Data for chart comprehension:
--- START ---
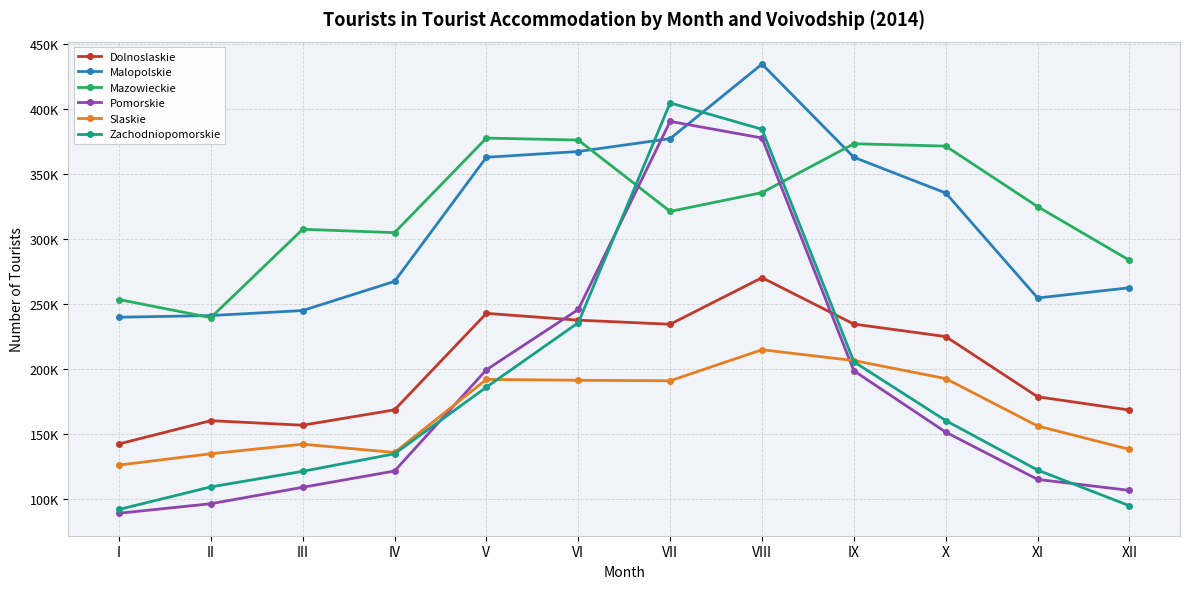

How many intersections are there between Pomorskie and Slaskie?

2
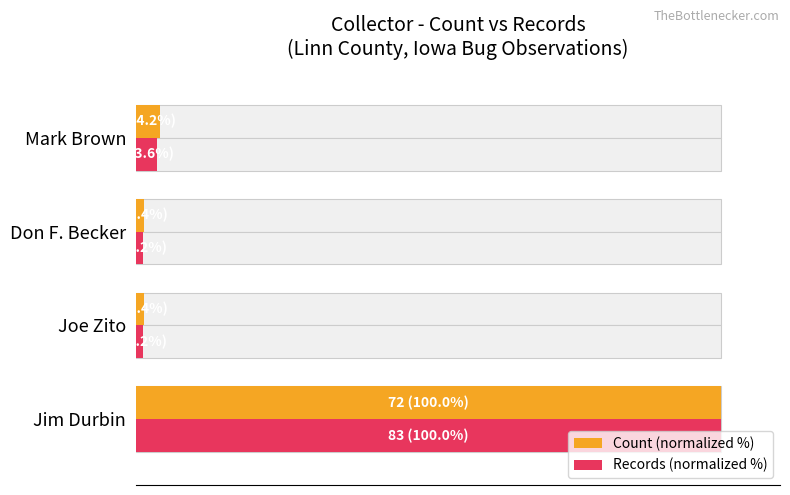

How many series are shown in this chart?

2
--- END ---
> _BRIEF_
Return the lines above word for word, without the pictures.

> _SOLUTION_
How many intersections are there between Pomorskie and Slaskie?

2

How many series are shown in this chart?

2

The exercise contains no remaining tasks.